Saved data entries
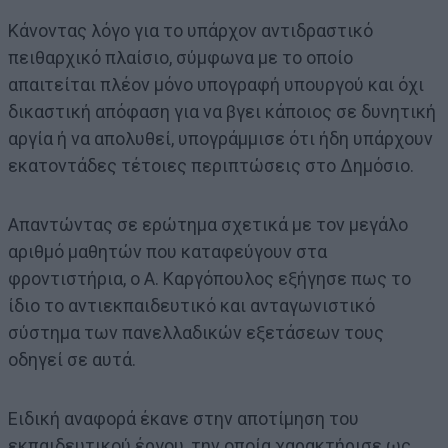
Κάνοντας λόγο για το υπάρχον αντιδραστικό
πειθαρχικό πλαίσιο, σύμφωνα με το οποίο
απαιτείται πλέον μόνο υπογραφή υπουργού και όχι
δικαστική απόφαση για να βγει κάποιος σε δυνητική
αργία ή να απολυθεί, υπογράμμισε ότι ήδη υπάρχουν
εκατοντάδες τέτοιες περιπτώσεις στο Δημόσιο.
Απαντώντας σε ερώτημα σχετικά με τον μεγάλο
αριθμό μαθητών που καταφεύγουν στα
φροντιστήρια, ο Α. Καργόπουλος εξήγησε πως το
ίδιο το αντιεκπαιδευτικό και ανταγωνιστικό
σύστημα των πανελλαδικών εξετάσεων τους
οδηγεί σε αυτά.
Ειδική αναφορά έκανε στην αποτίμηση του
εκπαιδευτικού έργου, την οποία χαρακτήρισε ως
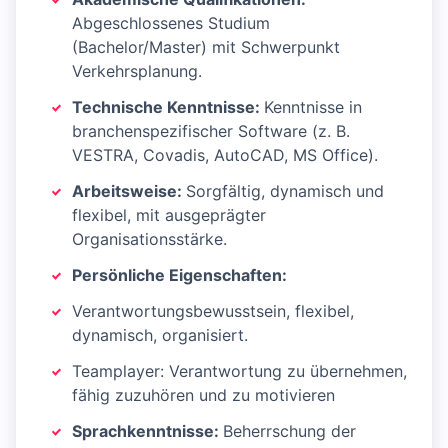
Abgeschlossenes Studium
(Bachelor/Master) mit Schwerpunkt
Verkehrsplanung.
Technische Kenntnisse:
Kenntnisse in
branchenspezifischer Software (z. B.
VESTRA, Covadis, AutoCAD, MS Office).
Arbeitsweise:
Sorgfältig, dynamisch und
flexibel, mit ausgeprägter
Organisationsstärke.
Persönliche Eigenschaften:
Verantwortungsbewusstsein, flexibel,
dynamisch, organisiert.
Teamplayer: Verantwortung zu übernehmen,
fähig zuzuhören und zu motivieren
Sprachkenntnisse:
Beherrschung der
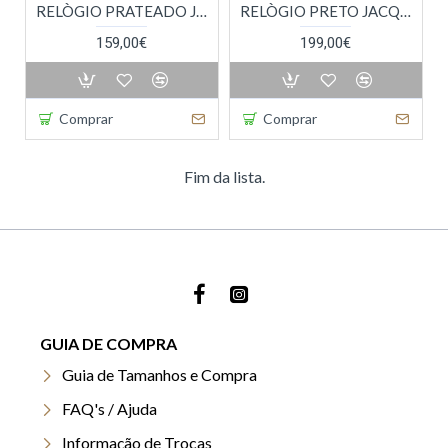
RELÒGIO PRATEADO JACQUES-LEMANS CHAMPIONS LEAGUE
RELÒGIO PRETO JACQUES-LEMANS CHAMPIONS LEAGUE
159,00€
199,00€
Comprar
Comprar
Fim da lista.
GUIA DE COMPRA
Guia de Tamanhos e Compra
FAQ's / Ajuda
Informação de Trocas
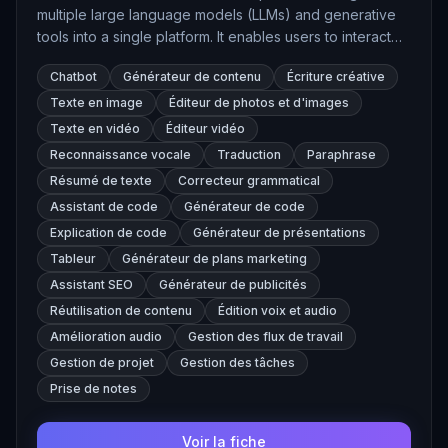
multiple large language models (LLMs) and generative
tools into a single platform. It enables users to interact
with various AI models, generate content, edit images,
Chatbot
Générateur de contenu
Écriture créative
transcribe audio, and more, all within a unified interface.
Texte en image
Éditeur de photos et d'images
Texte en vidéo
Éditeur vidéo
Reconnaissance vocale
Traduction
Paraphrase
Résumé de texte
Correcteur grammatical
Assistant de code
Générateur de code
Explication de code
Générateur de présentations
Tableur
Générateur de plans marketing
Assistant SEO
Générateur de publicités
Réutilisation de contenu
Édition voix et audio
Amélioration audio
Gestion des flux de travail
Gestion de projet
Gestion des tâches
Prise de notes
Voir la fiche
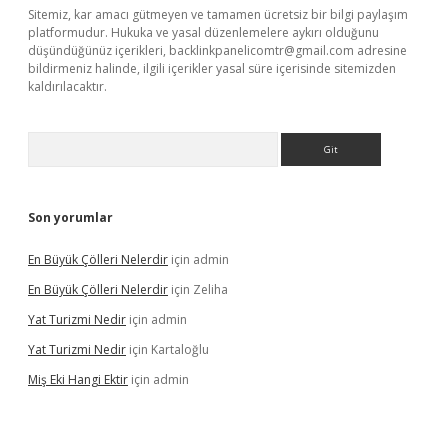
Sitemiz, kar amacı gütmeyen ve tamamen ücretsiz bir bilgi paylaşım
platformudur. Hukuka ve yasal düzenlemelere aykırı olduğunu
düşündüğünüz içerikleri,
backlinkpanelicomtr@gmail.com
adresine
bildirmeniz halinde, ilgili içerikler yasal süre içerisinde sitemizden
kaldırılacaktır.
Arama
Son yorumlar
En Büyük Çölleri Nelerdir
için
admin
En Büyük Çölleri Nelerdir
için
Zeliha
Yat Turizmi Nedir
için
admin
Yat Turizmi Nedir
için
Kartaloğlu
Miş Eki Hangi Ektir
için
admin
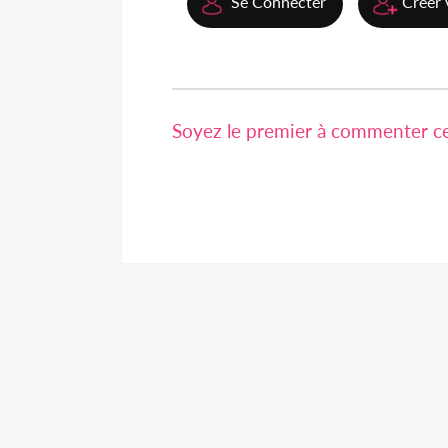
Se Connecter
Créer 
Soyez le premier à commenter cet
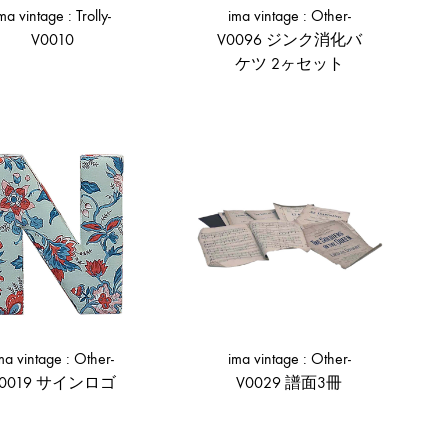
ma vintage : Trolly-
ima vintage : Other-
V0010
V0096 ジンク消化バ
ケツ 2ヶセット
ADD
TO
ADD
WISHLIST
TO
WISHLIST
ma vintage : Other-
ima vintage : Other-
V0019 サインロゴ
V0029 譜面3冊
ADD
ADD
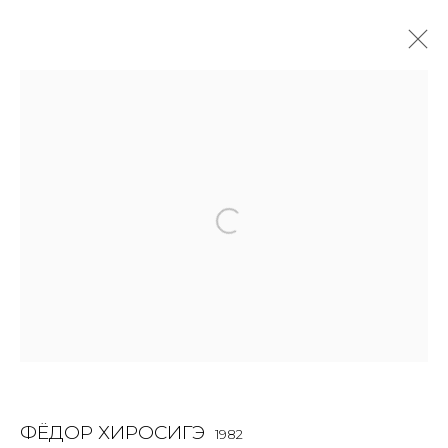
WORK ON PAPER
ALL
BOOKS
INSTALLATION
LIGHTBOX
MIX MEDIA
PAINTING
PHOTO
PRINT & MULTIPLES
SCULPTURE
VIDEO
WORK ON PAPER
JOIN OUR MAILING LIST
First name *
ФЁДОР ХИРОСИГЭ
1982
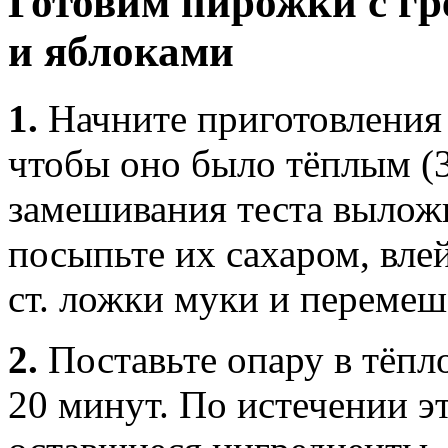
Готовим пирожки с гр
и яблоками
1.
Начните приготовления 
чтобы оно было тёплым (3
замешивания теста вылож
посыпьте их сахаром, вле
ст. ложки муки и перемеш
2.
Поставьте опару в тёпло
20 минут. По истечении э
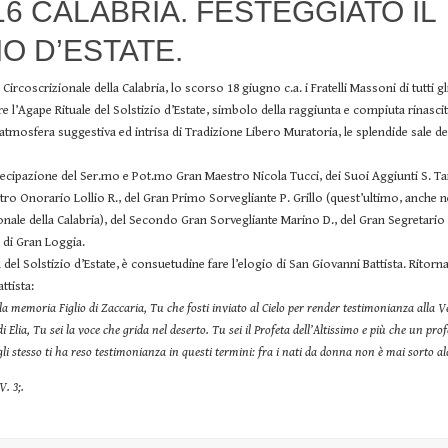
016 CALABRIA. FESTEGGIATO IL
IO D’ESTATE.
Circoscrizionale della Calabria, lo scorso 18 giugno c.a. i Fratelli Massoni di tutti gli
re l’Agape Rituale del Solstizio d’Estate, simbolo della raggiunta e compiuta rinascita
’atmosfera suggestiva ed intrisa di Tradizione Libero Muratoria, le splendide sale de
rtecipazione del Ser.mo e Pot.mo Gran Maestro Nicola Tucci, dei Suoi Aggiunti S. T
ro Onorario Lollio R., del Gran Primo Sorvegliante P. Grillo (quest’ultimo, anche ne
ionale della Calabria), del Secondo Gran Sorvegliante Marino D., del Gran Segretario
li di Gran Loggia.
a del Solstizio d’Estate, è consuetudine fare l’elogio di San Giovanni Battista. Ritor
ttista:
 la memoria Figlio di Zaccaria, Tu che fosti inviato al Cielo per render testimonianza alla 
 di Elia, Tu sei la voce che grida nel deserto. Tu sei il Profeta dell’Altissimo e più che un prof
li stesso ti ha reso testimonianza in questi termini: fra i nati da donna non è mai sorto 
. 3;.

● **Exercise prompt**: Return each entry above unchanged. Leave the pictures out.

● **Output of the exercise**:
Κάνοντας λόγο για το υπάρχον αντιδραστικό
πειθαρχικό πλαίσιο, σύμφωνα με το οποίο
απαιτείται πλέον μόνο υπογραφή υπουργού και όχι
δικαστική απόφαση για να βγει κάποιος σε δυνητική
αργία ή να απολυθεί, υπογράμμισε ότι ήδη υπάρχουν
εκατοντάδες τέτοιες περιπτώσεις στο Δημόσιο.
Απαντώντας σε ερώτημα σχετικά με τον μεγάλο
αριθμό μαθητών που καταφεύγουν στα
φροντιστήρια, ο Α. Καργόπουλος εξήγησε πως το
ίδιο το αντιεκπαιδευτικό και ανταγωνιστικό
σύστημα των πανελλαδικών εξετάσεων τους
οδηγεί σε αυτά.
Ειδική αναφορά έκανε στην αποτίμηση του
εκπαιδευτικού έργου, την οποία χαρακτήρισε ως
Abgeschlossenes Studium
(Bachelor/Master) mit Schwerpunkt
Verkehrsplanung.
Technische Kenntnisse:
Kenntnisse in
branchenspezifischer Software (z. B.
VESTRA, Covadis, AutoCAD, MS Office).
Arbeitsweise:
Sorgfältig, dynamisch und
flexibel, mit ausgeprägter
Organisationsstärke.
Persönliche Eigenschaften:
Verantwortungsbewusstsein, flexibel,
dynamisch, organisiert.
Teamplayer: Verantwortung zu übernehmen,
fähig zuzuhören und zu motivieren
Sprachkenntnisse:
Beherrschung der
RELÒGIO PRATEADO JACQUES-LEMANS CHAMPIONS LEAGUE
RELÒGIO PRETO JACQUES-LEMANS CHAMPIONS LEAGUE
159,00€
199,00€
Comprar
Comprar
Fim da lista.
GUIA DE COMPRA
Guia de Tamanhos e Compra
FAQ's / Ajuda
Informação de Trocas
multiple large language models (LLMs) and generative
tools into a single platform. It enables users to interact
with various AI models, generate content, edit images,
Chatbot
Générateur de contenu
Écriture créative
transcribe audio, and more, all within a unified interface.
Texte en image
Éditeur de photos et d'images
Texte en vidéo
Éditeur vidéo
Reconnaissance vocale
Traduction
Paraphrase
Résumé de texte
Correcteur grammatical
Assistant de code
Générateur de code
Explication de code
Générateur de présentations
Tableur
Générateur de plans marketing
Assistant SEO
Générateur de publicités
Réutilisation de contenu
Édition voix et audio
Amélioration audio
Gestion des flux de travail
Gestion de projet
Gestion des tâches
Prise de notes
Voir la fiche
Sitemiz, kar amacı gütmeyen ve tamamen ücretsiz bir bilgi paylaşım
platformudur. Hukuka ve yasal düzenlemelere aykırı olduğunu
düşündüğünüz içerikleri,
backlinkpanelicomtr@gmail.com
adresine
bildirmeniz halinde, ilgili içerikler yasal süre içerisinde sitemizden
kaldırılacaktır.
Arama
Son yorumlar
En Büyük Çölleri Nelerdir
için
admin
En Büyük Çölleri Nelerdir
için
Zeliha
Yat Turizmi Nedir
için
admin
Yat Turizmi Nedir
için
Kartaloğlu
Miş Eki Hangi Ektir
için
admin
Se Connecter
Créer 
Soyez le premier à commenter cet
ma vintage : Trolly-
ima vintage : Other-
V0010
V0096 ジンク消化バ
ケツ 2ヶセット
ADD
TO
ADD
WISHLIST
TO
WISHLIST
ma vintage : Other-
ima vintage : Other-
V0019 サインロゴ
V0029 譜面3冊
ADD
ADD
WORK ON PAPER
ALL
BOOKS
INSTALLATION
LIGHTBOX
MIX MEDIA
PAINTING
PHOTO
PRINT & MULTIPLES
SCULPTURE
VIDEO
WORK ON PAPER
JOIN OUR MAILING LIST
First name *
ФЁДОР ХИРОСИГЭ
1982
Готовим пирожки с гр
и яблоками
1.
Начните приготовления 
чтобы оно было тёплым (3
замешивания теста вылож
посыпьте их сахаром, вле
ст. ложки муки и перемеш
2.
Поставьте опару в тёпло
20 минут. По истечении э
016 CALABRIA. FESTEGGIATO IL
IO D’ESTATE.
Circoscrizionale della Calabria, lo scorso 18 giugno c.a. i Fratelli Massoni di tutti gli
re l’Agape Rituale del Solstizio d’Estate, simbolo della raggiunta e compiuta rinascita
’atmosfera suggestiva ed intrisa di Tradizione Libero Muratoria, le splendide sale de
rtecipazione del Ser.mo e Pot.mo Gran Maestro Nicola Tucci, dei Suoi Aggiunti S. T
ro Onorario Lollio R., del Gran Primo Sorvegliante P. Grillo (quest’ultimo, anche ne
ionale della Calabria), del Secondo Gran Sorvegliante Marino D., del Gran Segretario
li di Gran Loggia.
a del Solstizio d’Estate, è consuetudine fare l’elogio di San Giovanni Battista. Ritor
ttista:
 la memoria Figlio di Zaccaria, Tu che fosti inviato al Cielo per render testimonianza alla 
 di Elia, Tu sei la voce che grida nel deserto. Tu sei il Profeta dell’Altissimo e più che un prof
li stesso ti ha reso testimonianza in questi termini: fra i nati da donna non è mai sorto 
. 3;.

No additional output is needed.